The new study involved 19 children with severe asthma receiving treatment at Royal Brompton Hospital in London. 9 had parents who smoked at home and 10 were from non-smoking households. Findings revealed that cells from the lungs of children exposed to second-hand smoke had about half the levels of HDAC2 enzymes as those from children from non-smoking families.
“Children with asthma who are passively exposed to cigarette smoke have the same molecular abnormalities that lead to steroid resistance as adults who actively smoke,” reported Professor Barnes. “The mechanism we’ve identified will be a target for new treatments to help children with severe asthma.”

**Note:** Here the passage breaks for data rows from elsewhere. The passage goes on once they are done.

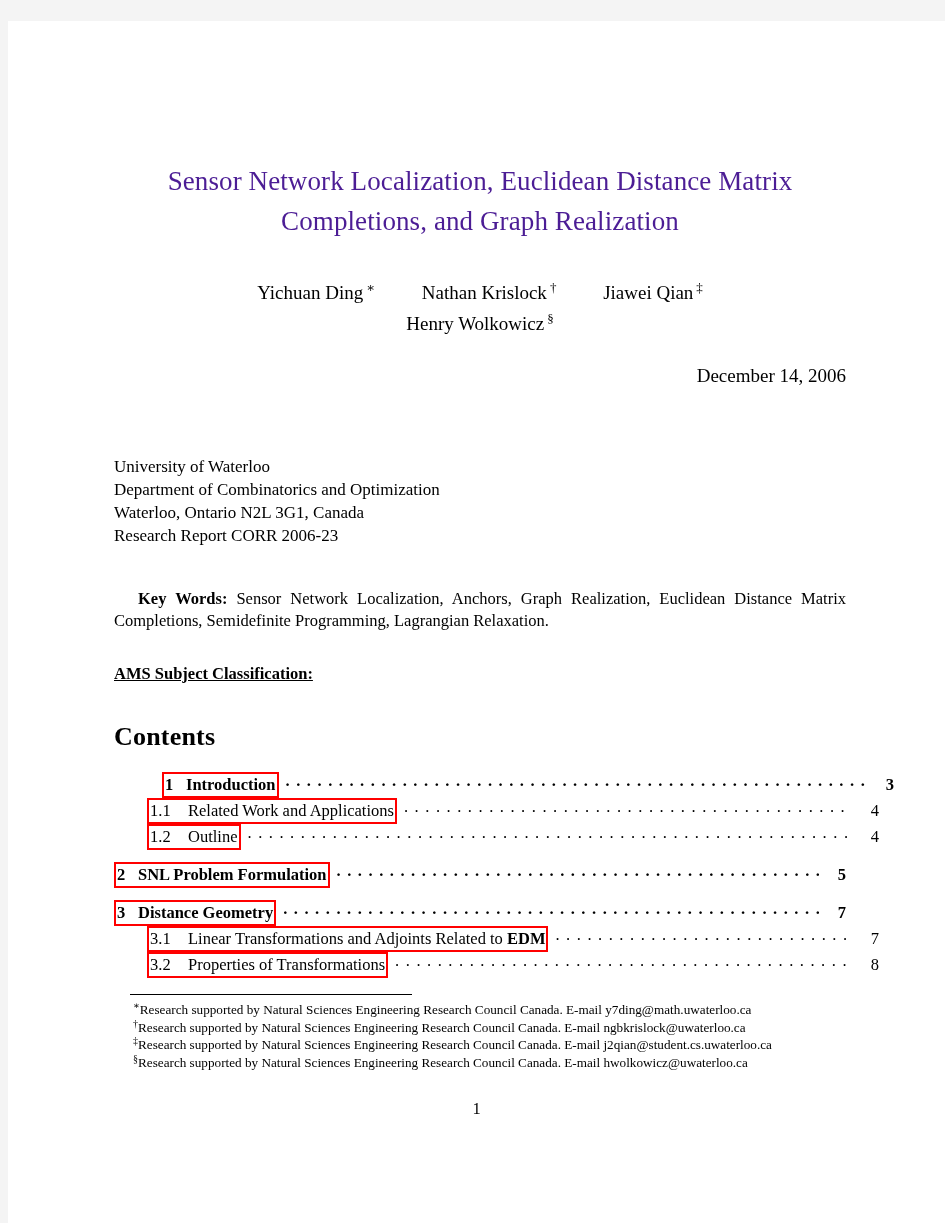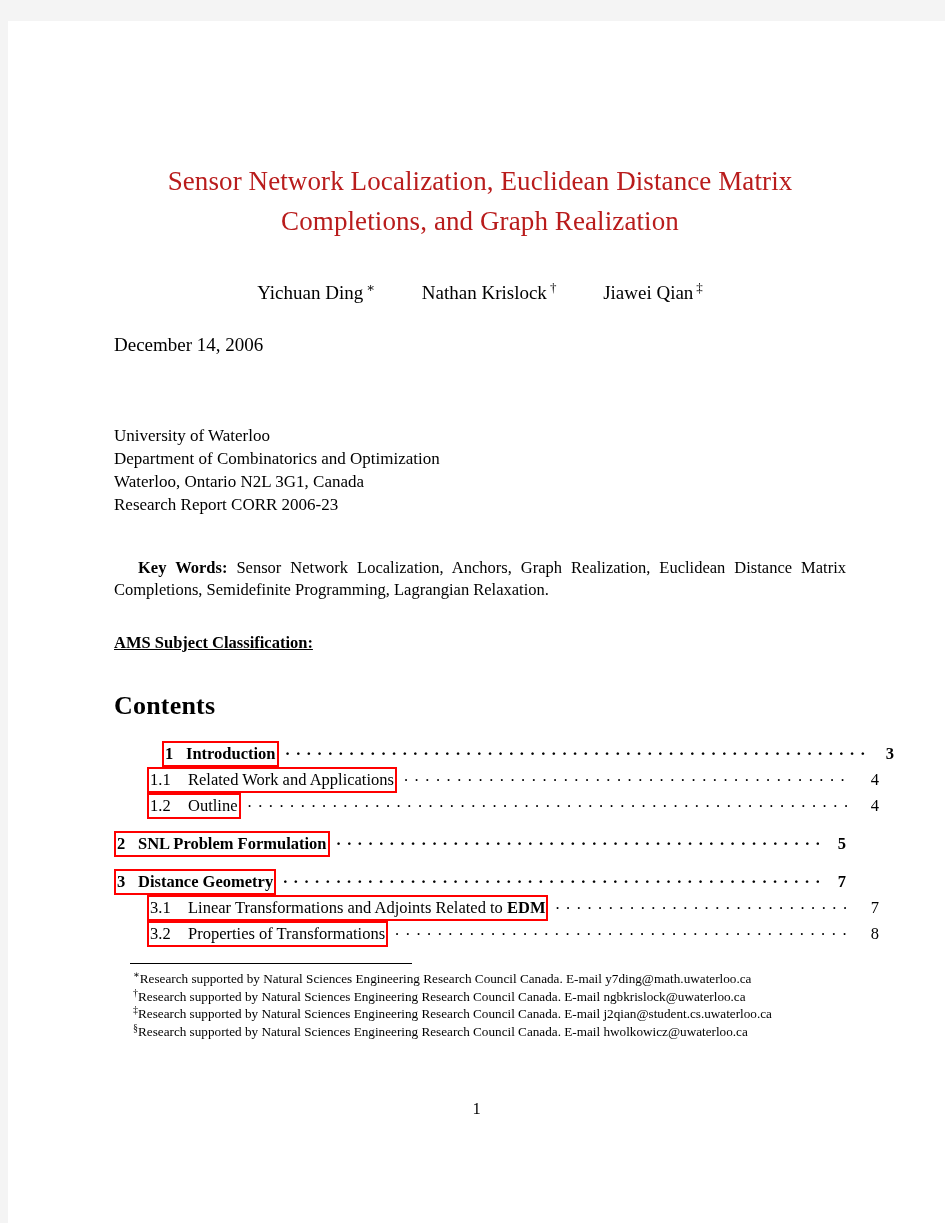--- a/index.html
+++ b/index.html
@@ -30,21 +30,21 @@
     top: 140px;
     width: 732px;
   }
 
   
   .title {
     text-align: center;
     font-size: 27px;
     line-height: 40px;
     letter-spacing: 0.1px;
-    color: #b91c1c;
+    color: #4c1d95;
     margin: 0;
     font-weight: normal;
   }
 
   
   .authors {
     text-align: center;
     font-size: 19px;
     line-height: 31px;
     margin-top: 36px;
@@ -53,21 +53,21 @@
   .author { display: inline-block; }
   .author + .author { margin-left: 42px; }
   .fn-mark {
     font-size: 13px;
     vertical-align: super;
     line-height: 0;
     margin-left: 3px;
   }
 
   .pubdate {
-    text-align: left;
+    text-align: right;
     font-size: 19px;
     margin-top: 26px;
   }
 
   
   .affiliation {
     font-size: 17px;
     line-height: 23px;
     margin-top: 68px;
   }
@@ -195,20 +195,23 @@
       <div>Sensor Network Localization, Euclidean Distance Matrix</div>
       <div>Completions, and Graph Realization</div>
     </div>
 
     <div class="authors">
       <div class="author-row">
         <span class="author"><span>Yichuan Ding</span><span class="fn-mark">∗</span></span>
         <span class="author"><span>Nathan Krislock</span><span class="fn-mark">†</span></span>
         <span class="author"><span>Jiawei Qian</span><span class="fn-mark">‡</span></span>
       </div>
+      <div class="author-row">
+        <span class="author"><span>Henry Wolkowicz</span><span class="fn-mark">§</span></span>
+      </div>
     </div>
 
     <div class="pubdate">December 14, 2006</div>
 
     <div class="affiliation">
       <div>University of Waterloo</div>
       <div>Department of Combinatorics and Optimization</div>
       <div>Waterloo, Ontario N2L 3G1, Canada</div>
       <div>Research Report CORR 2006-23</div>
     </div>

The American Lung Association (ALA) defines asthma as a reversible obstructive lung disease, caused by increased reaction of the airways to various stimuli. It is a chronic inflammatory condition with acute exacerbations, and can be a life-threatening disease if not properly managed. This condition results from a series of events that lead to the narrowing of airways, such as swelling of the lining, tightening of the muscle, and increased secretion of mucus in the airway. The narrowed airway is responsible for the difficulty in breathing with the familiar “wheeze”.
Secondhand Smoke and Asthma
Asthma is one of the most common respiratory health problems affecting children worldwide. Currently, 7.1 million children, or about 9.5 percent, in the US suffer from asthma, according to the Centers for Disease Control and Prevention (CDC). It is also the third leading cause of hospitalization among children under the age of 15.
400,000 to one million children with asthma have their condition worsened by exposure to secondhand smoke, suggests a 2005 study carried out by the California Environmental Protection Agency. Secondhand smoke has also been identified as a risk factor for new cases of asthma in preschool aged children who have not already exhibited asthma symptoms, reports the ALA. Aside from asthma, secondhand smoke is also linked to many other illnesses affecting children, including lung cancer, ear infections, bronchitis and pneumonia.